> TASK PROMPT
Using the brokerage technology text below, explain in one to three sentences why AI cannot work in any meaningful way without clean data infrastructure.

SELECTED TEXT Start Marker

If the answer to any of those is no, start there. That is not the boring work before the real work. That is the real work. Everything else – including AI – gets better once you have it done.
TotalBrokerage was built to be that operational foundation. Every transaction, every commission, every compliance check, every financial report in one system. Not because it is an AI product, but because it creates the data infrastructure that makes AI actually useful when you are ready for it.
If you want to see what that foundation looks like, book a demo.
About this survey
The 2024 State of Real Estate Brokerage Technology Survey was conducted by TotalBrokerage in collaboration with T3 Sixty with over 100 respondents from leading brokerages across the United States. The survey covered technology usage, adoption, satisfaction, emerging technology interest, and operational priorities across the industry. When citing 2024 figures, "approximately" reflects that values are drawn from visual survey data.
FAQ
Why is AI the most wanted emerging technology for brokerages in 2024?
Approximately 48% of respondents in the 2024 State of Real Estate Brokerage Technology Survey identified AI as the emerging technology they are most interested in. That is up from virtually no mention in the 2023 survey. The jump reflects the broader wave of AI tools entering the market and a growing belief among brokerage leaders that AI can improve operations, automate repetitive tasks, and enhance reporting. The interest is real, but readiness is a different question entirely.
What does it mean that 30% of brokerages say their tech just checks a box?
It means approximately 30% of respondents said their current technology is not driving productivity or serving as an integral part of their operations. It simply exists – licenses are paid, logins are active, but the tools are not meaningfully contributing to how the brokerage runs. That number was 16.30% in 2023, so the problem is growing. When you combine this with the push for AI, it raises a serious question: if your current tech is not delivering value, what makes you confident a more advanced technology will?
Can AI work without clean data infrastructure?
Not in any meaningful way. AI depends on structured, connected, and accurate data to deliver useful output. If your transaction data is in one system, commissions are calculated in spreadsheets, and compliance documents live in shared drives, there is no coherent dataset for AI to analyze. You end up with generic outputs at best and inaccurate ones at worst. The brokerages positioned to benefit from AI are the ones that have already centralized their operational data in a single system of record.
What should a brokerage do before investing in AI tools?

SELECTED TEXT End Marker
AVAILABLE DATA Start Marker

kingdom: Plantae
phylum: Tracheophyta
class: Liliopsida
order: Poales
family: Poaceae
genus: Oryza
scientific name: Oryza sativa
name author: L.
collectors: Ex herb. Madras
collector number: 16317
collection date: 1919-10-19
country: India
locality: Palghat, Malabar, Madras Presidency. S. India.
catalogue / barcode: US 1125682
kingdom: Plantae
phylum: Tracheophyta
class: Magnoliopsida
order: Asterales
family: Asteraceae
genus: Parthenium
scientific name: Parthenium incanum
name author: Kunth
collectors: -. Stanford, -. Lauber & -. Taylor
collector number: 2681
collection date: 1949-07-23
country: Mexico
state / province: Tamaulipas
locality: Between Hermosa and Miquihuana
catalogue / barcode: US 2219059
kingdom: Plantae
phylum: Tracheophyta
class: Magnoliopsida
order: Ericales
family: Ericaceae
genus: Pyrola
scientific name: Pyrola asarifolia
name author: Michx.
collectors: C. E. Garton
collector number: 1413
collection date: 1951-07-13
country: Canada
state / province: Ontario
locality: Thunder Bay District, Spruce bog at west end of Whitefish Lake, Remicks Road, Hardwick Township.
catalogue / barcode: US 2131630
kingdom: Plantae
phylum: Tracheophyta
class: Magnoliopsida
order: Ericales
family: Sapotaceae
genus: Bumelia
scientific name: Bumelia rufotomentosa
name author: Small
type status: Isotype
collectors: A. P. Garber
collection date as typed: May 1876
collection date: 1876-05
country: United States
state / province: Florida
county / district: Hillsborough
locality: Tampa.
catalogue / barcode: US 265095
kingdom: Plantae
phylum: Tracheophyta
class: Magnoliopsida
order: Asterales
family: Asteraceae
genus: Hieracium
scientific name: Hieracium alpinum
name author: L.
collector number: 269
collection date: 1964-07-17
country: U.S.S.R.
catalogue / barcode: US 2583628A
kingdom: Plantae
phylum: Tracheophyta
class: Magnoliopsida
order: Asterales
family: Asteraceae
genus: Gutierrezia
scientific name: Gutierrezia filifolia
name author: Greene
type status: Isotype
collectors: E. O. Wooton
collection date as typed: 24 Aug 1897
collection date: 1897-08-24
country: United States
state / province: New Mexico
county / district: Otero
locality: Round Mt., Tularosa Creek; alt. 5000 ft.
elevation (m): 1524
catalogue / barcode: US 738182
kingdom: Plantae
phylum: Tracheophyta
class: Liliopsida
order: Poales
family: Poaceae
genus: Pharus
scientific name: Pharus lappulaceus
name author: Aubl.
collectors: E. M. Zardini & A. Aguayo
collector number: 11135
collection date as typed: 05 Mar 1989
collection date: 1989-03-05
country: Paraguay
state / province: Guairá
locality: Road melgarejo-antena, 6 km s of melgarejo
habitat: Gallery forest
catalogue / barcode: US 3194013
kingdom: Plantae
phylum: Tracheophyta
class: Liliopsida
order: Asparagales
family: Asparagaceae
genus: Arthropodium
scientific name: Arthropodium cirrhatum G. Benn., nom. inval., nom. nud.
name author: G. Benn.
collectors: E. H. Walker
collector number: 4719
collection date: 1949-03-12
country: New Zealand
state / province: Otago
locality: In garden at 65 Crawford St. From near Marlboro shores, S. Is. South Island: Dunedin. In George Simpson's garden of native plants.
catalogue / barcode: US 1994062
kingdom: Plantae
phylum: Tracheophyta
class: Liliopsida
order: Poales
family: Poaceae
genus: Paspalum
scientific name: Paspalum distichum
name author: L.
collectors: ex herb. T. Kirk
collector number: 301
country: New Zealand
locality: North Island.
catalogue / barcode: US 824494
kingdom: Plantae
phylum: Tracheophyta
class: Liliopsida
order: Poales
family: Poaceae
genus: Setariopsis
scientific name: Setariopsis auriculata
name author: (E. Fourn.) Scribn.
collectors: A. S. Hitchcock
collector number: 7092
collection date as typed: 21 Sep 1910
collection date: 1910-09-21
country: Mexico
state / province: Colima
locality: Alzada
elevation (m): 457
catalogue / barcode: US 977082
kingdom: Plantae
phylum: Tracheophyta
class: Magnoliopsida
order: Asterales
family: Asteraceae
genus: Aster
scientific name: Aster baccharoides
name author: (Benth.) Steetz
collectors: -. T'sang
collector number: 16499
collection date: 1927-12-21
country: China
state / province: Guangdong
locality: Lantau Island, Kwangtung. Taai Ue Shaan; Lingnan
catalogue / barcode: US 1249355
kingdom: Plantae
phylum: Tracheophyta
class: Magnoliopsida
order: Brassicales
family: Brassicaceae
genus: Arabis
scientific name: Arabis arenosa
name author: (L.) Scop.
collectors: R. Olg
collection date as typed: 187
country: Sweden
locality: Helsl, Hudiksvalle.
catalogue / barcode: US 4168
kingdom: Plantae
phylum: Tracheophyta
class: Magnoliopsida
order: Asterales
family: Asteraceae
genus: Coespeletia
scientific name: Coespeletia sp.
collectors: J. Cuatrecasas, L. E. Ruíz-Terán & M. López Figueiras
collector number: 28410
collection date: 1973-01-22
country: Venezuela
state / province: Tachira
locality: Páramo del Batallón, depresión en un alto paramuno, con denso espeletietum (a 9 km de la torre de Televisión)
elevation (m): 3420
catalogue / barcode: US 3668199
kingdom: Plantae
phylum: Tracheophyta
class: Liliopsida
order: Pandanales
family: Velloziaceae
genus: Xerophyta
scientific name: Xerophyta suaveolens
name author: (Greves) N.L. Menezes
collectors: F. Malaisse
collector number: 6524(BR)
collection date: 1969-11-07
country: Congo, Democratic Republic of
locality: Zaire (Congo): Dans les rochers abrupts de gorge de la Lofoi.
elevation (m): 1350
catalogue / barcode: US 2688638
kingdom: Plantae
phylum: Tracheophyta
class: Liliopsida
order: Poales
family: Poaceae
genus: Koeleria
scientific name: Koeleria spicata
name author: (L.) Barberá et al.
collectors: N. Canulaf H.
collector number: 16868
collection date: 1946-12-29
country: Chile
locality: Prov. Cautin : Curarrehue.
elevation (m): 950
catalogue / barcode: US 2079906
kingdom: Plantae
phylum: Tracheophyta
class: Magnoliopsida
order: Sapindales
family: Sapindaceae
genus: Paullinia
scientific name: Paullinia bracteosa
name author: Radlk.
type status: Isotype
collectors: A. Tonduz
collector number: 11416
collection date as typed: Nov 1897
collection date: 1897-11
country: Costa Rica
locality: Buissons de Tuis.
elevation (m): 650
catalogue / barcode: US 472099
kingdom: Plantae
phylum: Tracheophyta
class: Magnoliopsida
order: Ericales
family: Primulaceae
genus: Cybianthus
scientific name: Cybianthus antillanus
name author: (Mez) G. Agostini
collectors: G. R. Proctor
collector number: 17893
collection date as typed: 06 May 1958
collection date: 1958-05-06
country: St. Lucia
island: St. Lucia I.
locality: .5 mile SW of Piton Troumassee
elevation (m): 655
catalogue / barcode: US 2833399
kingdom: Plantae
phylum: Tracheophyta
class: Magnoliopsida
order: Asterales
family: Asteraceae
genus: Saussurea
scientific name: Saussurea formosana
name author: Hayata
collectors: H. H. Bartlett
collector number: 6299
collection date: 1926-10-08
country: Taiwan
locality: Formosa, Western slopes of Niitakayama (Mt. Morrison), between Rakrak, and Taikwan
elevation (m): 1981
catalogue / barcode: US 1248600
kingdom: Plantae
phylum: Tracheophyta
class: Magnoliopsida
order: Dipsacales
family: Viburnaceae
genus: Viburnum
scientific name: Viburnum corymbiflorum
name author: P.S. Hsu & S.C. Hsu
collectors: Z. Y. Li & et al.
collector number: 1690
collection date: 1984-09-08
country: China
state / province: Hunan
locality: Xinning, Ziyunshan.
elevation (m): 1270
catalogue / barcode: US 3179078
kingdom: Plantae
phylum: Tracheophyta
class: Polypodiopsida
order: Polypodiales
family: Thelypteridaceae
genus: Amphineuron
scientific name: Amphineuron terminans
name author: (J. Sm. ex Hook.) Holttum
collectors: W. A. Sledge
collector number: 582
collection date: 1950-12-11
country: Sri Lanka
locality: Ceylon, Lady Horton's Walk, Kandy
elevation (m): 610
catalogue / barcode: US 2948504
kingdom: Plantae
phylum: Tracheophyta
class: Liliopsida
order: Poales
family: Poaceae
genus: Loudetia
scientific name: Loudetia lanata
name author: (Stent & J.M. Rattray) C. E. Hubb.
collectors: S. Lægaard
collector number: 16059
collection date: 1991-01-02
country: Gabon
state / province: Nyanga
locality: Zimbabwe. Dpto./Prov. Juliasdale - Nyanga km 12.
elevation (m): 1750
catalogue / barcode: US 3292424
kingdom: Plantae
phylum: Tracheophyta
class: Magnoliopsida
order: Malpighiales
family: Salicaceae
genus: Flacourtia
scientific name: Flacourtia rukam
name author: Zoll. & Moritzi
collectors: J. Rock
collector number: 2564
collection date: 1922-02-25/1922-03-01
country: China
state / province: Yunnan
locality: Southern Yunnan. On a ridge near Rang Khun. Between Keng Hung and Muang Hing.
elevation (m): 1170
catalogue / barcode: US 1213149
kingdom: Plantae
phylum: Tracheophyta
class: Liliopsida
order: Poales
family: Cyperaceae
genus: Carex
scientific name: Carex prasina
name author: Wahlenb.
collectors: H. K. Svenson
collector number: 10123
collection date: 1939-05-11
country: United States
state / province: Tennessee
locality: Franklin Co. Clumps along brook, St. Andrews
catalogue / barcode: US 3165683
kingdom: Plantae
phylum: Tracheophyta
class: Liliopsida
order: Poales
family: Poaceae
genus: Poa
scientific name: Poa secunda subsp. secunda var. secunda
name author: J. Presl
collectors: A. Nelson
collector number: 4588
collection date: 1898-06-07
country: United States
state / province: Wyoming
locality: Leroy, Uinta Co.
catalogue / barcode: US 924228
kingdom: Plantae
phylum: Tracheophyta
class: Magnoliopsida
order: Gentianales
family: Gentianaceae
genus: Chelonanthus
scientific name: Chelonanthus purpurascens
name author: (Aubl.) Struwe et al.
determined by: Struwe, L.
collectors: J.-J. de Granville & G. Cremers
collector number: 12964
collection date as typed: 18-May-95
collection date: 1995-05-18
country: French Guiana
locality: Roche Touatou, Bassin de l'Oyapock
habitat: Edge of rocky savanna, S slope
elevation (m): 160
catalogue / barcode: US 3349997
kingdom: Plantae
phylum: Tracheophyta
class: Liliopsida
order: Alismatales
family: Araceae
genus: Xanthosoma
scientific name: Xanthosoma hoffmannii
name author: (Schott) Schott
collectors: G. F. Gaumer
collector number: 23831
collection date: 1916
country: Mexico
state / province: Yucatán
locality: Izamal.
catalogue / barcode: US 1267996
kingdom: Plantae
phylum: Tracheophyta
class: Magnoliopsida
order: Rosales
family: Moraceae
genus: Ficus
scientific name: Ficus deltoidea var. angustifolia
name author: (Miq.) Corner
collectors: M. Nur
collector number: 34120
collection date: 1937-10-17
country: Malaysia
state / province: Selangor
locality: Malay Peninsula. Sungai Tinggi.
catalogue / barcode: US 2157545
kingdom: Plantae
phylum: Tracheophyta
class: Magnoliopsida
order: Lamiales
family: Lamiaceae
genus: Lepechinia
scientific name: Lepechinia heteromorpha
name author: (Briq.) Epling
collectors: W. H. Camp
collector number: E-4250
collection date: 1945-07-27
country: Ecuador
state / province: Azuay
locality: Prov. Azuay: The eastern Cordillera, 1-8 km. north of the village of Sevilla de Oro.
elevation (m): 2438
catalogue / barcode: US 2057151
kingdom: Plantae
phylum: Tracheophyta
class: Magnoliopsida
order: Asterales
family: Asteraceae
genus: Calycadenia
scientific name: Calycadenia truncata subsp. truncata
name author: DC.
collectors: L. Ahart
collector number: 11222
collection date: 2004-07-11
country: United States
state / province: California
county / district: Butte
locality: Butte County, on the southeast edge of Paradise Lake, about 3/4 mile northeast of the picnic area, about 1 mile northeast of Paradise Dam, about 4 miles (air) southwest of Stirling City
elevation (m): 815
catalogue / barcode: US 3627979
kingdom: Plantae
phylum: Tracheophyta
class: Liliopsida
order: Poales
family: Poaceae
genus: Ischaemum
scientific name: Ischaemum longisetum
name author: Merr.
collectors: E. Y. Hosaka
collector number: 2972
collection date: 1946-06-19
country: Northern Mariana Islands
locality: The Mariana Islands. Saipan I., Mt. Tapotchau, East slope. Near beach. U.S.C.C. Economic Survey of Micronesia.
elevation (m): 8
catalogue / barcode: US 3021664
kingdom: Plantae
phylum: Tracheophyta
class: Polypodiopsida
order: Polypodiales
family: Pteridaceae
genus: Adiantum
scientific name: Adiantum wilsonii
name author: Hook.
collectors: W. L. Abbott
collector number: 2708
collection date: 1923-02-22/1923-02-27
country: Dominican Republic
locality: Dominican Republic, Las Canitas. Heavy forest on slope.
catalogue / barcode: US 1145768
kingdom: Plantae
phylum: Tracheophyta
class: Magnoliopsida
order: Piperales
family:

AVAILABLE DATA End Marker

> EXERCISE OUTPUT
AI depends on structured, connected, and accurate data to deliver useful output. When transaction data sits in one system, commissions are calculated in spreadsheets, and compliance documents live in shared drives, there is no coherent dataset for AI to analyze. The result is generic outputs at best and inaccurate ones at worst.